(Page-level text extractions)
⁂

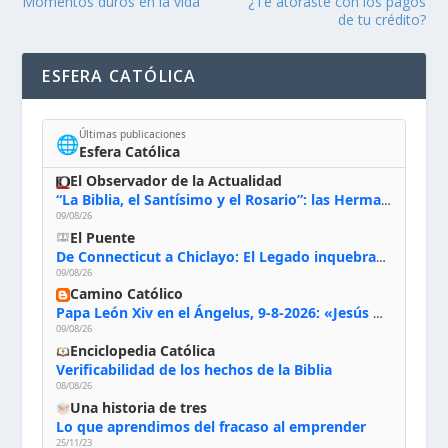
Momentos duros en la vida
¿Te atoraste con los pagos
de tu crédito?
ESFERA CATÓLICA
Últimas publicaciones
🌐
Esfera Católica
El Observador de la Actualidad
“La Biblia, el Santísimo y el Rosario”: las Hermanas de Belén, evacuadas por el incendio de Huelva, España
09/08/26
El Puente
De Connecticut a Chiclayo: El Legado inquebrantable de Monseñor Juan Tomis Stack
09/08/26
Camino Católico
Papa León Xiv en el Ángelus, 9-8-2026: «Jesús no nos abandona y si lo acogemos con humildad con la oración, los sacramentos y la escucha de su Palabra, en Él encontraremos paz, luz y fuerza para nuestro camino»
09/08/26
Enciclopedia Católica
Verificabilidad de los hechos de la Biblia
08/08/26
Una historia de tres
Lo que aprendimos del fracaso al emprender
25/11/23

⁂

Give back an exact repeat of the lines from the top of the data through the line that holds "Camino Católico", both included, and omit pictures.

> _OUTPUT FOR THIS EXERCISE_
Momentos duros en la vida
¿Te atoraste con los pagos
de tu crédito?
ESFERA CATÓLICA
Últimas publicaciones
🌐
Esfera Católica
El Observador de la Actualidad
“La Biblia, el Santísimo y el Rosario”: las Hermanas de Belén, evacuadas por el incendio de Huelva, España
09/08/26
El Puente
De Connecticut a Chiclayo: El Legado inquebrantable de Monseñor Juan Tomis Stack
09/08/26
Camino Católico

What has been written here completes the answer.